A little slow of a startup but the action definitely gets there when spawn actually shows up. The artwork can be a bit too dark at times but I really liked the style of the book overall. A lot of Twists that I didn’t see coming.
A more "sophisticated" take at spawn regarding themes and art. It's still not an extremely deep narrative, but it's better than the majority of the 300+ issues of Spawn (outside a few climatic arcs).
Just the regular Spawn title with worse art and now there's an occasional f bomb without the asterisks. Surprisingly, the Steve Niles story was more coherent than the Bendis issues. Still, none of it was all that interesting and is all skippable.
It reads like a cough syrup-induced dream. The art and the writing complement each other beautifully and for the first time ever I feel like Spawn was done justice.
I really wanted to rate this higher, I really did. I'm a big fan of Spawn i'm reading Spawn Origins and am up to Vol 8 of the hardcover edition, and i'm loving it. Few hits and misses, but that's for those books not these. At first the story was amazing, the art extraordinary, as a whole it was fantastic. But then, as it went on past the halfway mark, I began to notice something. The writing was beginning to get lazy. Not fully, just here and there. Where one sentence structures were suppose to carry the images of that page. They were, shallow. Followed by fantastic words, then shallow again. It was inconsistent. normally this wouldn't bug me down to a three stars because there is still the beautiful art to be taken into account. However, that too was beginning to be lazy. As though they were tired of drawing these fantastic shapes that went from panel to panel. Towards the end of the book it went from one great image to several slight doodles, to some more great images to even more doodle looking panels. had we been introduced to that in the earlier chapters maybe it wouldn't bug me so much but they didn't. they set it up to a beautiful and original look on Spawn and then grew lazy with their own concept. I loved it, and that's because I do enjoy Spawn completely. There were just far too many misses for me to forgive. If you're a big fan of Spawn you'll love it, it makes for a good introduction as well. Introduces things from the original comics but doesn't linger all too long so you don't feel lost if you haven't reached those moments yet. Treats the reader well, takes you for an enjoyable ride. Just the consistency for the first half is nowhere to be found in the second half. At least that's how it was for me.
Hellspawn complete collection, gorgeous looking book with an awesome cover.
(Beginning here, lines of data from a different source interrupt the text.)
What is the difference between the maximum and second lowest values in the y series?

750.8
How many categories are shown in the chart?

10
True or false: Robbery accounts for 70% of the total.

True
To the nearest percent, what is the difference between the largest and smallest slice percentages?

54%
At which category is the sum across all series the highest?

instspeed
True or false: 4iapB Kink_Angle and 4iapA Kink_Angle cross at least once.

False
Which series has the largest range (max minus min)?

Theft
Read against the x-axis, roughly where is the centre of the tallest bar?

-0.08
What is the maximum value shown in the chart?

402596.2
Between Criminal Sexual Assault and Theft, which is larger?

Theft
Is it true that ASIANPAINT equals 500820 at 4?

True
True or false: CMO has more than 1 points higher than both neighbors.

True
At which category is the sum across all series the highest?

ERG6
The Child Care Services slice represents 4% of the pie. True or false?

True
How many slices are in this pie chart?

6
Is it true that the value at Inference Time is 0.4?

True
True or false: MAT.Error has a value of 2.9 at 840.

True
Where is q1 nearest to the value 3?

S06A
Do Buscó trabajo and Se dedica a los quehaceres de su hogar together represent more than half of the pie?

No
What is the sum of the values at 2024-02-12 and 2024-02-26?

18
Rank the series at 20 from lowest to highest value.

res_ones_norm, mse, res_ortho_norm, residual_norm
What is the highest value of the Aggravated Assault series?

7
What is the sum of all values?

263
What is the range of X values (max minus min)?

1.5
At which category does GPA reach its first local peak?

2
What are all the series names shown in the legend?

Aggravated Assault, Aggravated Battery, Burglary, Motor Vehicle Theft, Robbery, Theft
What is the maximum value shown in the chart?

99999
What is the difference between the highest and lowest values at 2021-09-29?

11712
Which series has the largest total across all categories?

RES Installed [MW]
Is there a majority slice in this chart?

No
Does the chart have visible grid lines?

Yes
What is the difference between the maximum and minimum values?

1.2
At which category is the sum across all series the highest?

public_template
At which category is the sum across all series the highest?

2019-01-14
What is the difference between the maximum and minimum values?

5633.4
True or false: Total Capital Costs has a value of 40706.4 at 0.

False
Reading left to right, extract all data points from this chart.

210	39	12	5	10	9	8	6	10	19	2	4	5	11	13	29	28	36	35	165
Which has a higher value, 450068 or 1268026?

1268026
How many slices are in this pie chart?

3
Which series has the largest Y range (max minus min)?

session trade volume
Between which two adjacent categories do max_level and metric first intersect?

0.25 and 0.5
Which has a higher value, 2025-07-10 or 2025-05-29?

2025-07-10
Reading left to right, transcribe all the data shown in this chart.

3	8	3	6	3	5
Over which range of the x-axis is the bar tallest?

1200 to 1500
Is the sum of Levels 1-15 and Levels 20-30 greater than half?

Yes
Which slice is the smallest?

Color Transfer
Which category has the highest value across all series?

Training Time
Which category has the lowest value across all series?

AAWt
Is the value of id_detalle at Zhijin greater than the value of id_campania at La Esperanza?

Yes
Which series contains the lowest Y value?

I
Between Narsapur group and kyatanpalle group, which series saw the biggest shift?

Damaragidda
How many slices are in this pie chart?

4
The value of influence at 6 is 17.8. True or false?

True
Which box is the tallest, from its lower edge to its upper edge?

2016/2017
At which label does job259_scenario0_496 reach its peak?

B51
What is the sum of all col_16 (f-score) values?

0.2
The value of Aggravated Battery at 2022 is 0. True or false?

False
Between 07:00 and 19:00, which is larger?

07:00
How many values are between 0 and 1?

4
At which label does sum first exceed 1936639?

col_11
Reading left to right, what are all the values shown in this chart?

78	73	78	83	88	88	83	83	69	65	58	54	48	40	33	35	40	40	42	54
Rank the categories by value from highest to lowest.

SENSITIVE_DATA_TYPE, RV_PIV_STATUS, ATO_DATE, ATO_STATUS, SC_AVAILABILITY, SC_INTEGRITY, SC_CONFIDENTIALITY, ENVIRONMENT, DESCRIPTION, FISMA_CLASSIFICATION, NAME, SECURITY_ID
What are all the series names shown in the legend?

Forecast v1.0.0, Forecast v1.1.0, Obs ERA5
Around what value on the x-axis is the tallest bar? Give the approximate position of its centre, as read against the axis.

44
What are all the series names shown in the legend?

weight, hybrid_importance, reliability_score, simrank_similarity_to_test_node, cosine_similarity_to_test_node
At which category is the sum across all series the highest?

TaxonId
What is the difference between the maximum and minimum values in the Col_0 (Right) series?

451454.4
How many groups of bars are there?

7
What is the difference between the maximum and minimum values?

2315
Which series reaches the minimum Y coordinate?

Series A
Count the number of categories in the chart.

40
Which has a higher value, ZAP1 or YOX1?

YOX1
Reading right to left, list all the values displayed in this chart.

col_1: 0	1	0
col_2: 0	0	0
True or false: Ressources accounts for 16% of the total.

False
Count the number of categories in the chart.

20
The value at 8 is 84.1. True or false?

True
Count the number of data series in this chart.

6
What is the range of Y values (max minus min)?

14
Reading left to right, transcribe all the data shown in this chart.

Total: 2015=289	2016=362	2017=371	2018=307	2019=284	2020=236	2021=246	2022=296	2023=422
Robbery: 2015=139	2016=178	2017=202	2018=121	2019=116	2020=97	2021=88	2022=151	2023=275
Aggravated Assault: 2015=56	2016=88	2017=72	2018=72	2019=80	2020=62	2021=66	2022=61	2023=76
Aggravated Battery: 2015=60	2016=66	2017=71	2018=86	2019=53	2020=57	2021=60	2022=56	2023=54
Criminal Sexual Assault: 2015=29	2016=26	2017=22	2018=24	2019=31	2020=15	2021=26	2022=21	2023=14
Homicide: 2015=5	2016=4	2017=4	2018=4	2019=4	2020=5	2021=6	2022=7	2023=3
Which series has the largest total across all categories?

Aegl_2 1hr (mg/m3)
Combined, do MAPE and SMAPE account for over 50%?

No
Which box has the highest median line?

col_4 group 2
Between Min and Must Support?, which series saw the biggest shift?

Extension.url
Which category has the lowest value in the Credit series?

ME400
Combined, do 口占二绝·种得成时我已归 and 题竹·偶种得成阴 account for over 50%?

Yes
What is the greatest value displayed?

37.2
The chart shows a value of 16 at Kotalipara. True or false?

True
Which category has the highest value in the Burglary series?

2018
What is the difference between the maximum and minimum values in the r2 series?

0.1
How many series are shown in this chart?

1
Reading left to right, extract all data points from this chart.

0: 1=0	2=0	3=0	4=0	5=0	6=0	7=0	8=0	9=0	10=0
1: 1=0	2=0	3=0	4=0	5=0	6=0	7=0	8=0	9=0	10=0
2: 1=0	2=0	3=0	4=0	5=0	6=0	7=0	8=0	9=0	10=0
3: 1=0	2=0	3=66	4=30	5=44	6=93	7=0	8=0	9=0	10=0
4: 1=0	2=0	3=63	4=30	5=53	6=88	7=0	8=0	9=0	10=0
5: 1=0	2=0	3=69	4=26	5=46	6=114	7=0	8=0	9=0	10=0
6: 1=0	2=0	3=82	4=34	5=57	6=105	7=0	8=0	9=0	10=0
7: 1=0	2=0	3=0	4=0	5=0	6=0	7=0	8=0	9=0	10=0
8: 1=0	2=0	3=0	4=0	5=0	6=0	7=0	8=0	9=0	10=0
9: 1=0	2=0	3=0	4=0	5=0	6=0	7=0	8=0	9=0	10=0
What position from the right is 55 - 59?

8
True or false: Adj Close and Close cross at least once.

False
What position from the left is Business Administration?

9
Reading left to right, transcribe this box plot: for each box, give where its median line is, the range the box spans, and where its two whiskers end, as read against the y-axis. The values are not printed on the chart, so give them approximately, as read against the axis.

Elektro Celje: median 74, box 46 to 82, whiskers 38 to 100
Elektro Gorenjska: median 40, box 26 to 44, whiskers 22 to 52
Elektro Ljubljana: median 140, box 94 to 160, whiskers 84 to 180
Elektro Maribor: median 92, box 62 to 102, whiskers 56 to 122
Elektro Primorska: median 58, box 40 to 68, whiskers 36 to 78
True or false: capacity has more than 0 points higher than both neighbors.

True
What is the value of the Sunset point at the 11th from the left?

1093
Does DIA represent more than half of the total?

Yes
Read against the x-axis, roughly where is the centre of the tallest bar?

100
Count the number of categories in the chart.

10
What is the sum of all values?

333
Excellent quality and includes all 16 issues. Pretty good art and story. My complaint for this collection is that everywhere i search for details on this book it states the following: "Hellspawn series along with additional art and behind-the-scenes content, as well as a never-before-published back-up story written and illustrated by artist, Ashley Wood. Collects Hellspawn #1-16. at 500 pages"
I don't know if i got a bad copy but shame on the marketing department for stating at 500 pages at a higher price when the book has a max of 400 pages consisting of issues #1-16 and 20 pages of additional artwork/sketches. There are no behind-the-scenes contents nor is there a backup story (never before published).
If anyone can let me know if your copy includes the backup story and has close to 500 pages, please let me know. I'm 100 pages short....
Dark, murky, visceral and lavish artwork both push the boundaries and contain what this story does. Two rock-star writers, Brian Michael Bendis and Steve Niles matched with two brilliant, superb artists, Ashley Wood and Ben Templesmith, make this a pretty enjoyable piece of super-hero horror! The art alone is pretty amazing!